Exercise materials below:
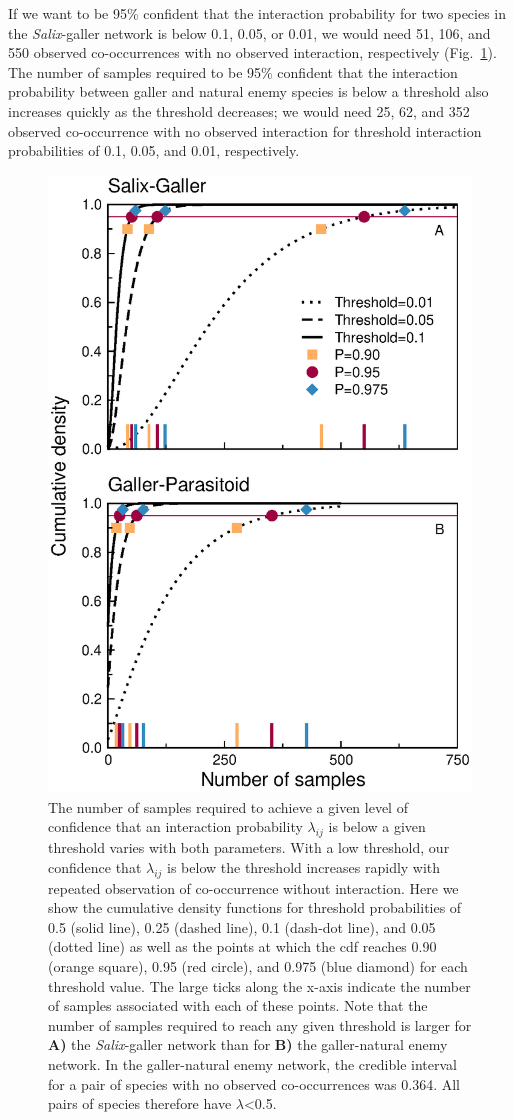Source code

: \documentclass[12pt]{article}
\begin{document}
      If we want to be 95\% confident that the interaction probability for two species in the \emph{Salix}-galler network is below 0.1, 0.05, or 0.01, we would need 51, 106, and 550 observed co-occurrences with no observed interaction, respectively (Fig.~\ref{Salix_cdfs}). The number of samples required to be 95\% confident that the interaction probability between galler and natural enemy species is below a threshold also increases quickly as the threshold decreases; we would need 25, 62, and 352 observed co-occurrence with no observed interaction for threshold interaction probabilities of 0.1, 0.05, and 0.01, respectively. 


      \begin{figure}[h!]
        \caption{The number of samples required to achieve a given level of confidence that an interaction probability $\lambda_{ij}$ is below a given threshold varies with both parameters. With a low threshold, our confidence that $\lambda_{ij}$ is below the threshold increases rapidly with repeated observation of co-occurrence without interaction. Here we show the cumulative density functions for threshold probabilities of 0.5 (solid line), 0.25 (dashed line), 0.1 (dash-dot line), and 0.05 (dotted line) as well as the points at which the cdf reaches 0.90 (orange square), 0.95 (red circle), and 0.975 (blue diamond) for each threshold value. The large ticks along the x-axis indicate the number of samples associated with each of these points. Note that the number of samples required to reach any given threshold is larger for \textbf{A)} the \emph{Salix}-galler network than for \textbf{B)} the galler-natural enemy network. In the galler-natural enemy network, the credible interval for a pair of species with no observed co-occurrences was 0.364. All pairs of species therefore have $\lambda$\textless0.5.}
        \label{Salix_cdfs}
        \begin{center}
        \includegraphics[width=.6\textwidth]{figures/Salix_Galler_samples_and_cdfs.eps}
        \end{center}
        \end{figure}
\end{document}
End of Exercise materials.
◆ **Try it**:
I would like the data above transcribed exactly, with its pictures left out.

◆ **Expected answer**:
Source code

: \documentclass[12pt]{article}
\begin{document}
      If we want to be 95\% confident that the interaction probability for two species in the \emph{Salix}-galler network is below 0.1, 0.05, or 0.01, we would need 51, 106, and 550 observed co-occurrences with no observed interaction, respectively (Fig.~\ref{Salix_cdfs}). The number of samples required to be 95\% confident that the interaction probability between galler and natural enemy species is below a threshold also increases quickly as the threshold decreases; we would need 25, 62, and 352 observed co-occurrence with no observed interaction for threshold interaction probabilities of 0.1, 0.05, and 0.01, respectively. 


      \begin{figure}[h!]
        \caption{The number of samples required to achieve a given level of confidence that an interaction probability $\lambda_{ij}$ is below a given threshold varies with both parameters. With a low threshold, our confidence that $\lambda_{ij}$ is below the threshold increases rapidly with repeated observation of co-occurrence without interaction. Here we show the cumulative density functions for threshold probabilities of 0.5 (solid line), 0.25 (dashed line), 0.1 (dash-dot line), and 0.05 (dotted line) as well as the points at which the cdf reaches 0.90 (orange square), 0.95 (red circle), and 0.975 (blue diamond) for each threshold value. The large ticks along the x-axis indicate the number of samples associated with each of these points. Note that the number of samples required to reach any given threshold is larger for \textbf{A)} the \emph{Salix}-galler network than for \textbf{B)} the galler-natural enemy network. In the galler-natural enemy network, the credible interval for a pair of species with no observed co-occurrences was 0.364. All pairs of species therefore have $\lambda$\textless0.5.}
        \label{Salix_cdfs}
        \begin{center}
        \includegraphics[width=.6\textwidth]{figures/Salix_Galler_samples_and_cdfs.eps}
        \end{center}
        \end{figure}
\end{document}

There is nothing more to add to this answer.